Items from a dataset
▶
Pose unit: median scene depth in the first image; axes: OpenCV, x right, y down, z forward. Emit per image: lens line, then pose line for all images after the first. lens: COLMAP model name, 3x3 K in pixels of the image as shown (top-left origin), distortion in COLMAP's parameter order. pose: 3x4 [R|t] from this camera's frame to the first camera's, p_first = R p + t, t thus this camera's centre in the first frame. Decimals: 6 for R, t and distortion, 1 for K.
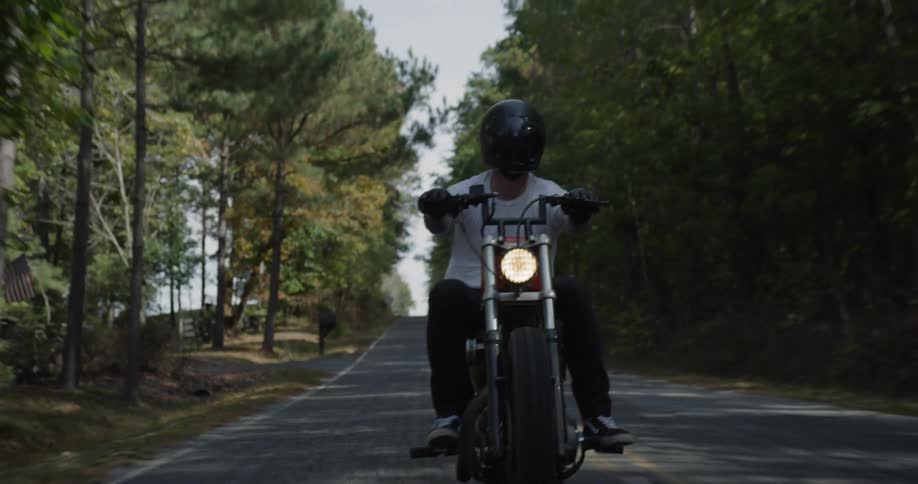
lens RADIAL K [[961.6, 0, 459.0], [0, 961.6, 242.0], [0, 0, 1]] dist [-0.013639, -0.001080]
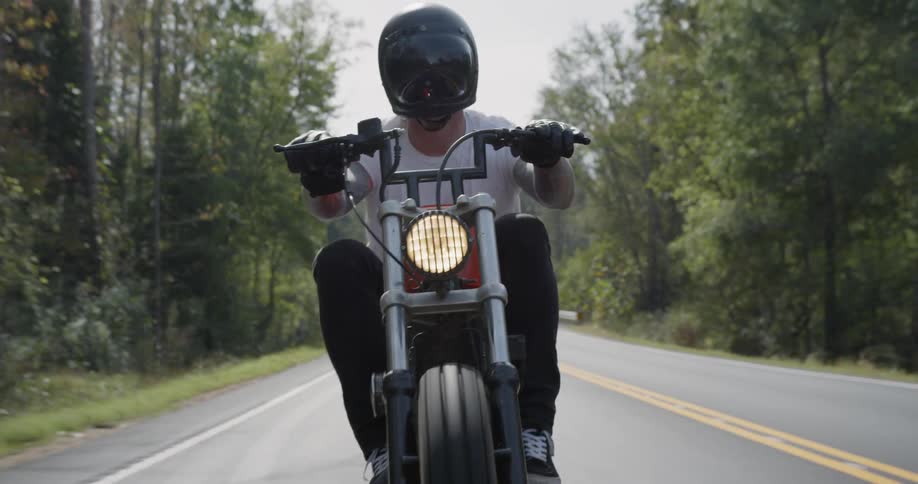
lens RADIAL K [[961.6, 0, 459.0], [0, 961.6, 242.0], [0, 0, 1]] dist [-0.013639, -0.001080]
pose [[0.998131, -0.056090, 0.024256, 0.057093], [0.056405, 0.998330, -0.012501, 0.029332], [-0.023514, 0.013846, 0.999628, 0.400427]]
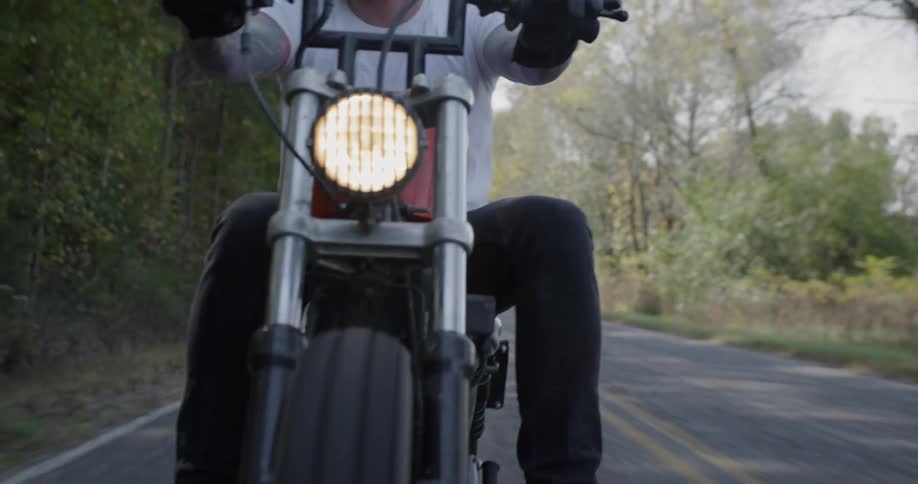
lens RADIAL K [[961.6, 0, 459.0], [0, 961.6, 242.0], [0, 0, 1]] dist [-0.013639, -0.001080]
pose [[0.996817, 0.057597, 0.055127, 0.072812], [-0.061026, 0.996166, 0.062679, 0.034010], [-0.051306, -0.065843, 0.996510, 0.611144]]
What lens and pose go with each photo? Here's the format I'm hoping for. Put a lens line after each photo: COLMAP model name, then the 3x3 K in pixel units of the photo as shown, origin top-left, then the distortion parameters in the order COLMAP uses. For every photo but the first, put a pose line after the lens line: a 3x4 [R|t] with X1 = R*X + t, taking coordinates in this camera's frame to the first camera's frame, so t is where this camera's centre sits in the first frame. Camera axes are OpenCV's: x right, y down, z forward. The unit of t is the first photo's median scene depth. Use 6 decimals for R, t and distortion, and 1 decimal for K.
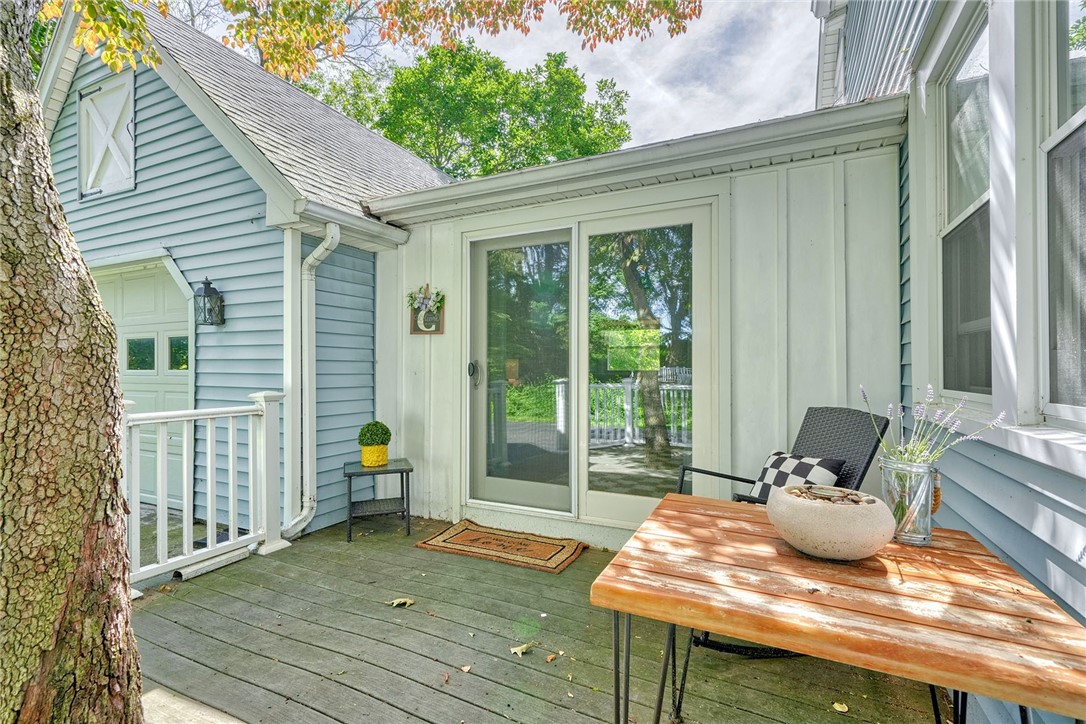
lens RADIAL K [[493.7, 0, 539.6], [0, 493.7, 363.2], [0, 0, 1]] dist [-0.000438, 0.000517]
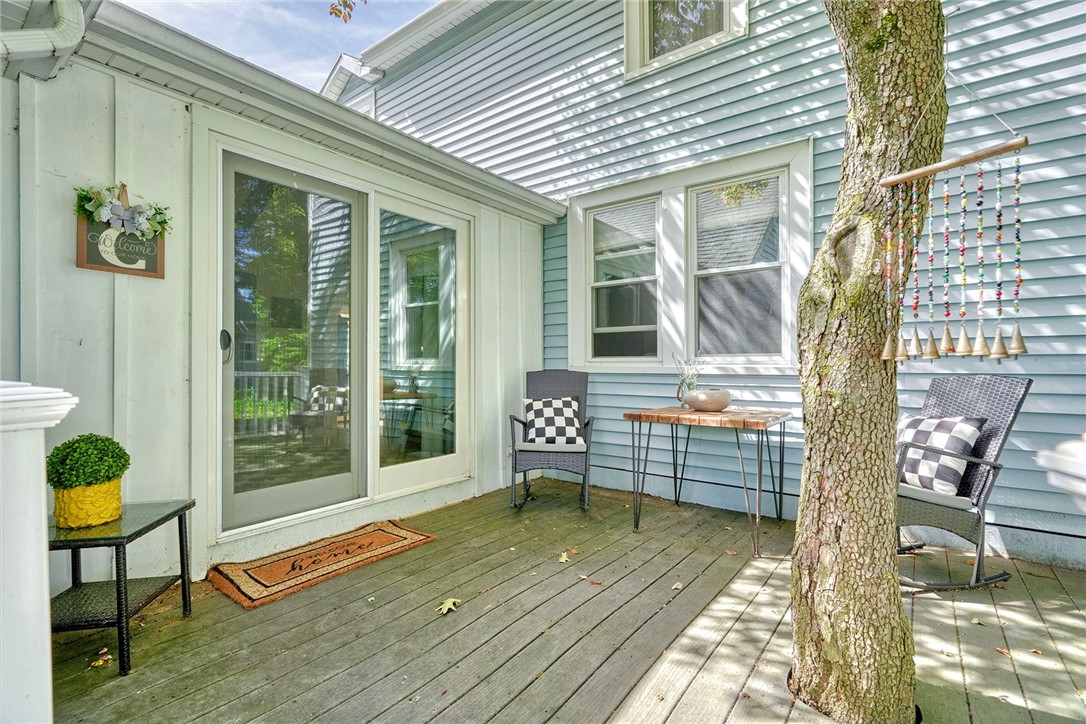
lens RADIAL K [[493.7, 0, 539.6], [0, 493.7, 363.2], [0, 0, 1]] dist [-0.000438, 0.000517]
pose [[0.197660, -0.001824, 0.980269, -0.790669], [-0.007135, 0.999969, 0.003299, 0.043774], [-0.980245, -0.007646, 0.197641, 0.493700]]
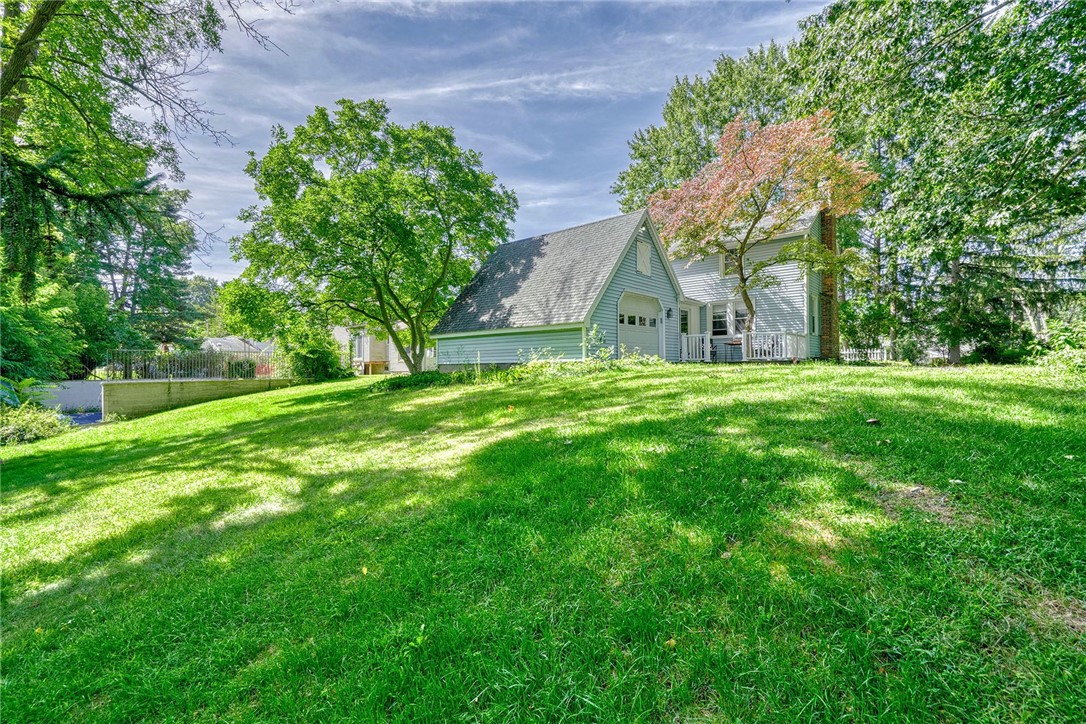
lens RADIAL K [[493.7, 0, 539.6], [0, 493.7, 363.2], [0, 0, 1]] dist [-0.000438, 0.000517]
pose [[0.295915, 0.003295, 0.955208, -5.868545], [-0.004391, 0.999988, -0.002090, 0.385544], [-0.955204, -0.003576, 0.295926, 0.839437]]
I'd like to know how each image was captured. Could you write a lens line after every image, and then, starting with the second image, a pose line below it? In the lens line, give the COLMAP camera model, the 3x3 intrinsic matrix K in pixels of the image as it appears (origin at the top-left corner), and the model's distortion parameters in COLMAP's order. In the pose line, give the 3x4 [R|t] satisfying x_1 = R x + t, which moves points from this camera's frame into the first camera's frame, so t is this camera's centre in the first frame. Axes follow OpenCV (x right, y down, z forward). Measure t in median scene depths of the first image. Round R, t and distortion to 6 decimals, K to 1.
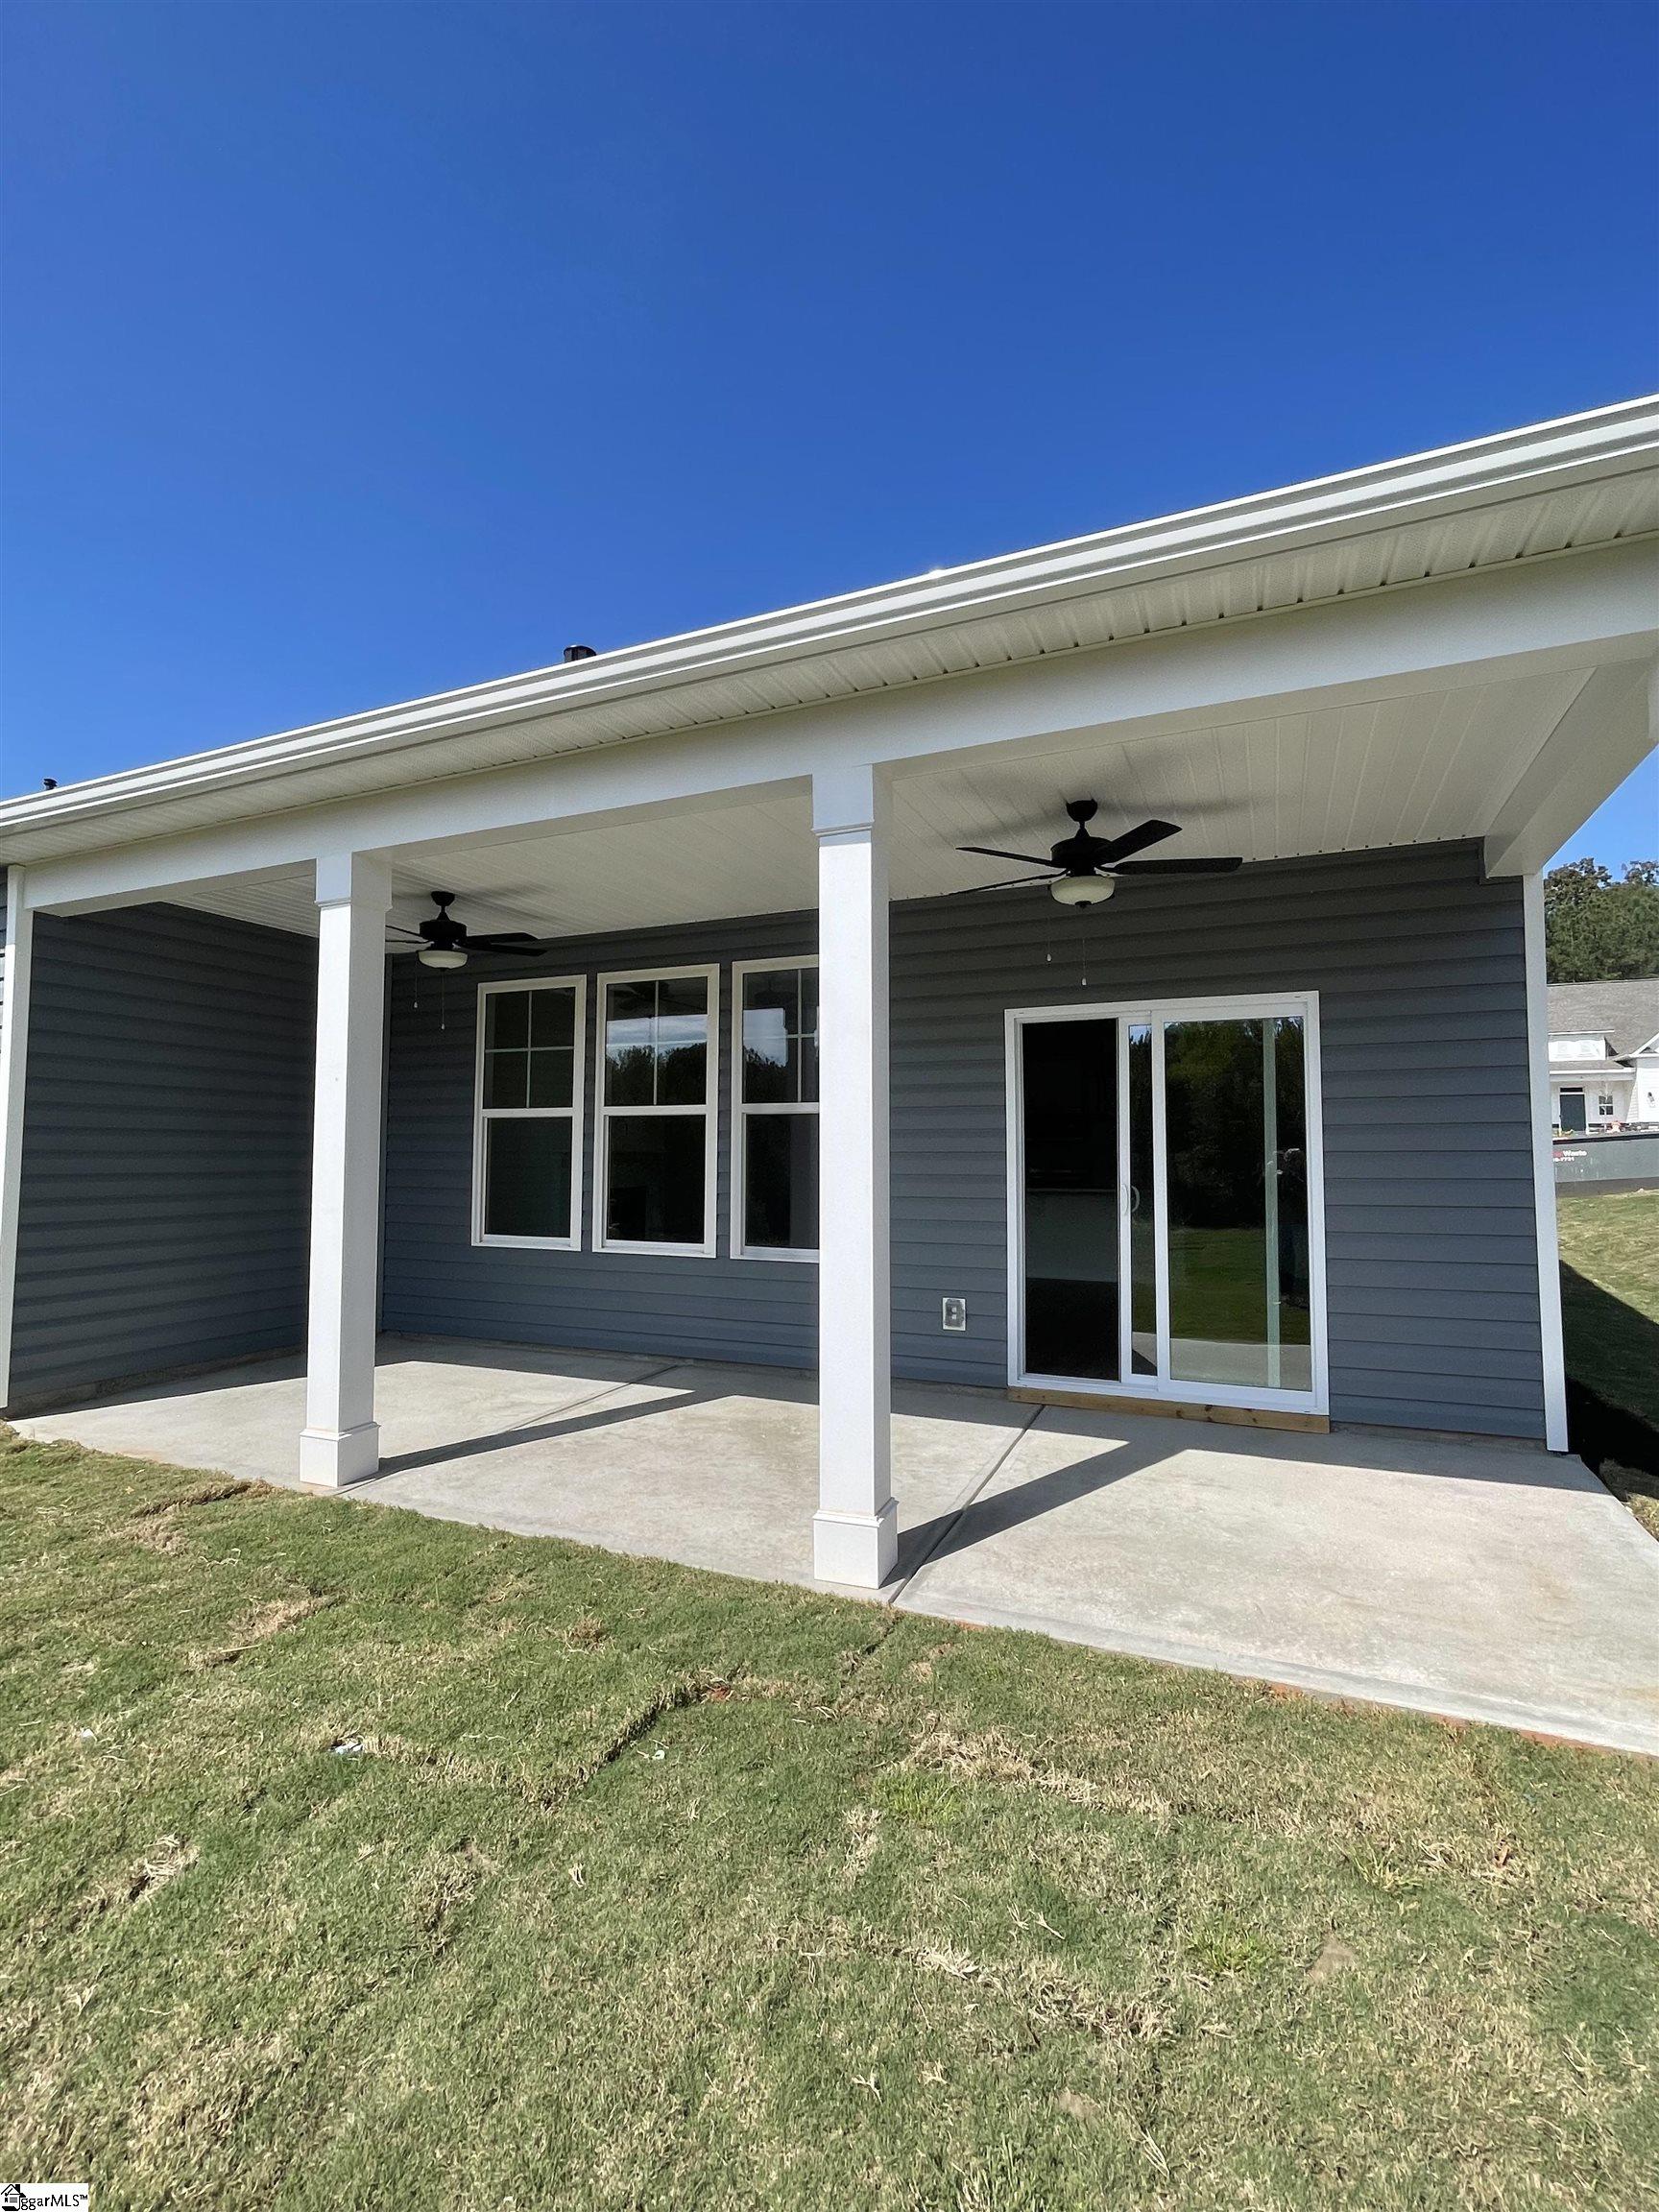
◀
◆ TASK INSTRUCTIONS: Please transcribe each entry exactly, but skip any picture it holds.

◆ SOLUTION TO THIS PROBLEM:
Pose unit: median scene depth in the first image; axes: OpenCV, x right, y down, z forward. Emit per image: lens line, then pose line for all images after the first. lens: COLMAP model name, 3x3 K in pixels of the image as shown (top-left origin), distortion in COLMAP's parameter order. pose: 3x4 [R|t] from this camera's frame to the first camera's, p_first = R p + t, t thus this camera's centre in the first frame. Decimals: 6 for R, t and distortion, 1 for K.
lens RADIAL K [[961.6, 0, 459.0], [0, 961.6, 242.0], [0, 0, 1]] dist [-0.013639, -0.001080]
lens RADIAL K [[961.6, 0, 459.0], [0, 961.6, 242.0], [0, 0, 1]] dist [-0.013639, -0.001080]
pose [[0.998131, -0.056090, 0.024256, 0.057093], [0.056405, 0.998330, -0.012501, 0.029332], [-0.023514, 0.013846, 0.999628, 0.400427]]
lens RADIAL K [[961.6, 0, 459.0], [0, 961.6, 242.0], [0, 0, 1]] dist [-0.013639, -0.001080]
pose [[0.996817, 0.057597, 0.055127, 0.072812], [-0.061026, 0.996166, 0.062679, 0.034010], [-0.051306, -0.065843, 0.996510, 0.611144]]
What lens and pose go with each photo? Here's the format I'm hoping for. Put a lens line after each photo: COLMAP model name, then the 3x3 K in pixel units of the photo as shown, origin top-left, then the distortion parameters in the order COLMAP uses. For every photo but the first, put a pose line after the lens line: a 3x4 [R|t] with X1 = R*X + t, taking coordinates in this camera's frame to the first camera's frame, so t is where this camera's centre sits in the first frame. Camera axes are OpenCV's: x right, y down, z forward. The unit of t is the first photo's median scene depth. Use 6 decimals for R, t and distortion, and 1 decimal for K.
lens RADIAL K [[493.7, 0, 539.6], [0, 493.7, 363.2], [0, 0, 1]] dist [-0.000438, 0.000517]
lens RADIAL K [[493.7, 0, 539.6], [0, 493.7, 363.2], [0, 0, 1]] dist [-0.000438, 0.000517]
pose [[0.197660, -0.001824, 0.980269, -0.790669], [-0.007135, 0.999969, 0.003299, 0.043774], [-0.980245, -0.007646, 0.197641, 0.493700]]
lens RADIAL K [[493.7, 0, 539.6], [0, 493.7, 363.2], [0, 0, 1]] dist [-0.000438, 0.000517]
pose [[0.295915, 0.003295, 0.955208, -5.868545], [-0.004391, 0.999988, -0.002090, 0.385544], [-0.955204, -0.003576, 0.295926, 0.839437]]
I'd like to know how each image was captured. Could you write a lens line after every image, and then, starting with the second image, a pose line below it? In the lens line, give the COLMAP camera model, the 3x3 intrinsic matrix K in pixels of the image as it appears (origin at the top-left corner), and the model's distortion parameters in COLMAP's order. In the pose line, give the 3x4 [R|t] satisfying x_1 = R x + t, which moves points from this camera's frame into the first camera's frame, so t is this camera's centre in the first frame. Axes follow OpenCV (x right, y down, z forward). Measure t in median scene depths of the first image. Round R, t and distortion to 6 decimals, K to 1.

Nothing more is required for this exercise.